But it wouldn't be so true to say that some kind but very poor person deserved to win the lottery. Or that a school student deserved to get a better grade because they had tried so hard. Or that someone deserved to be raped because they dressed provocatively. Or that someone deserved HIV/AIDS because they were a promiscuous homosexual.
No one deserves AIDS. No one deserves to win the lottery. No one deserves heaven. No one deserves hell.*
Grace is the opposite of desert.**
Grace does not say "I'll be nice to you even though you don’t deserve it". Grace denies any sense of what someone deserves, and surprises people with blessings anyway.
When we ran The Omega Course, one of the videos we discussed was a snippet from Marcus Borg about the key themes in the Bible.*** He suggested that there are three meta-narratives (he calls them "macro-stories") of salvation:
- The story of bondage and slavery, the solution to which is liberation. The central example is Israel's exodus from Egypt, but it also includes the slavery many feel through addictions, victimisation, and poverty.
- The story of exile, the solution to which is a journey of return to home. The Hebrew exile in Babylon is a central prototype, but there is sense of alienation most humans feel and which is reflected in the early Biblical story about being expelled from Eden.
- The story of sin and impurity, the solution to which is forgiveness and cleansing.
As long as we are stuck in the mire of what people deserve, we cannot fully appreciate the grace of God. The Biblical God seeks to restore all things (Acts 3:21), wishes that all would be saved (1 Timothy 2:4), sends sunshine and rain on both the righteous and the unrighteous (Matthew 5:45), and has no favourites (Acts 10:34, Romans 2:11). This is a God whose grace extends to all, regardless of any reward or punishment they may seem to deserve. A God who releases the oppressed (Luke 4:18), who creates a home for us (John 14:1-4, Hebrews 11:16), and who forgives even those who would prefer that God was dead (Luke 23:34).

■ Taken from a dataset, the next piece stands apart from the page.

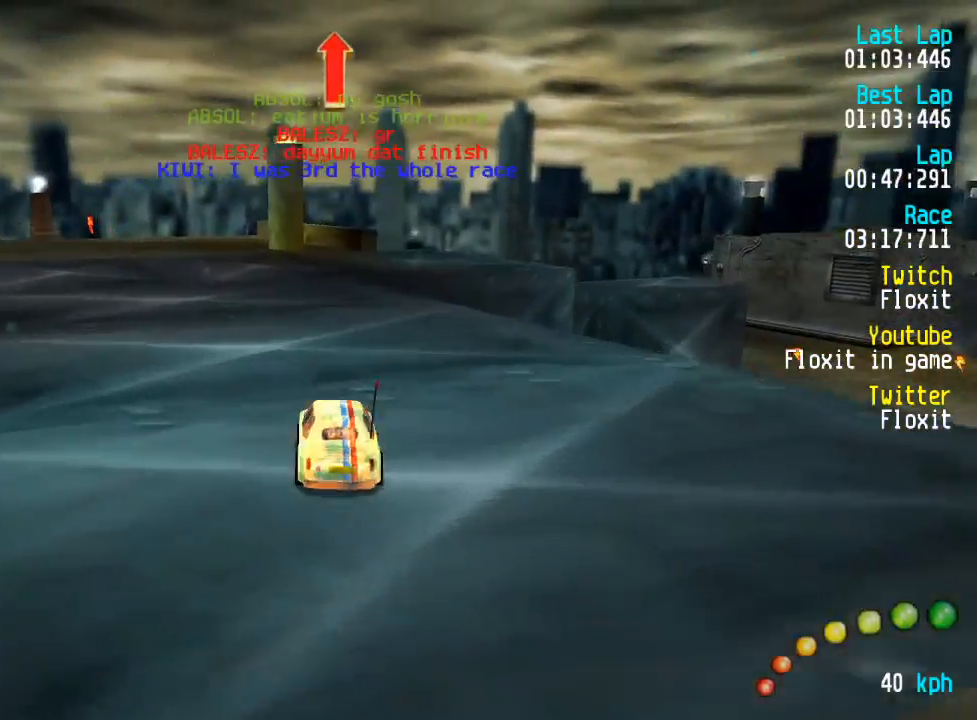
{"dt_ms": 500, "buttons": ["A"], "left_stick": "center", "right_stick": "center", "events": [[67, "DPAD_LEFT", "down"], [67, "DPAD_UP", "down"], [117, "DPAD_LEFT", "up"], [117, "DPAD_UP", "up"]]}
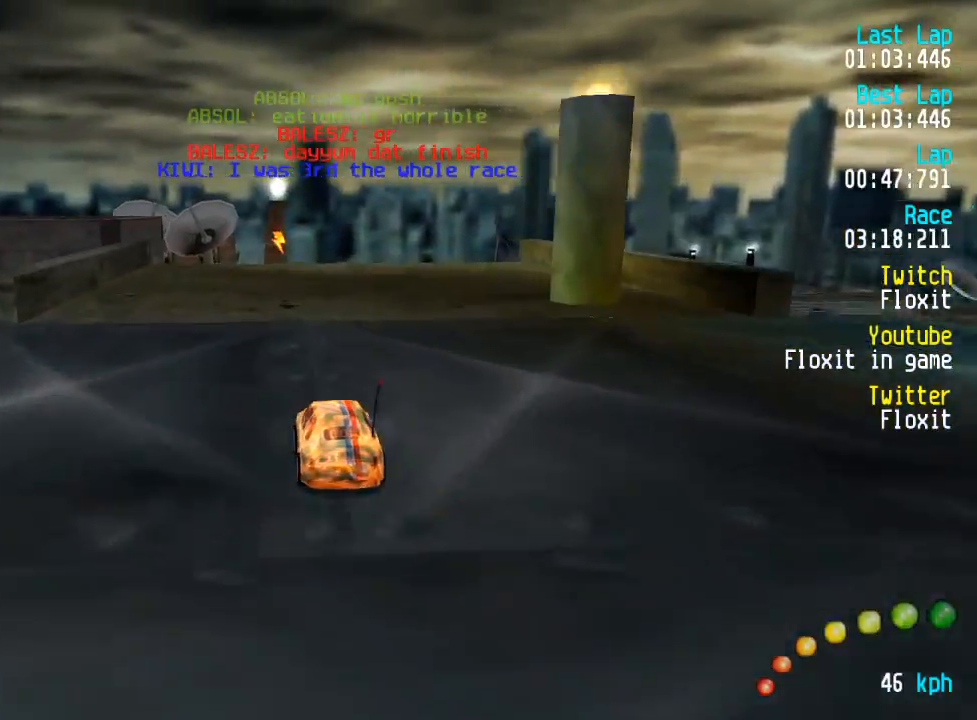
{"dt_ms": 500, "buttons": ["A"], "left_stick": "center", "right_stick": "center", "events": [[417, "DPAD_UP", "down"], [434, "DPAD_UP", "up"]]}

Grace is not a stand-alone concept but exists within an ecology that includes love, mercy and forgiveness. Grace is not blind to evil nor does it condone the harm we do to ourselves, each other and our world, but continually undermines evil by enabling a better alternative. Nevertheless, grace is not irresistible: if people could not refuse grace it would not be grace but another form of oppression. That is part of the reason – though only part of it – why we continue in bondage, exile and sin.
"From [Jesus'] fullness we have all received, grace upon grace" (John 1:16). It is this grace that says "there is neither Jew nor Gentile, neither slave nor free, nor is there male and female" (Galatians 3:28). There is no "us and them". There is no deserving nor undeserving. God's grace is extended to all irrespective of any category.
May we show the same grace as God, blind to any labels, blind to any cultural or religious notion of what people deserve.
* This scepticism about what people "deserve" is a third of the reason I no longer believe in the value of retribution, the other two-thirds being that I'm trying to model my life on One who eschewed retribution, and it doesn't achieve the effect people hope for anyway.
** I wish I could make a clever word-play here … something about a meal starting with grace and ending with dessert, but of course "getting just dessert" is something completely different than "getting your just deserts"!
*** The video came from the Living the Questions series, but the same can be found in Borg's The Heart of Christianity, p. 175 in the edition I have.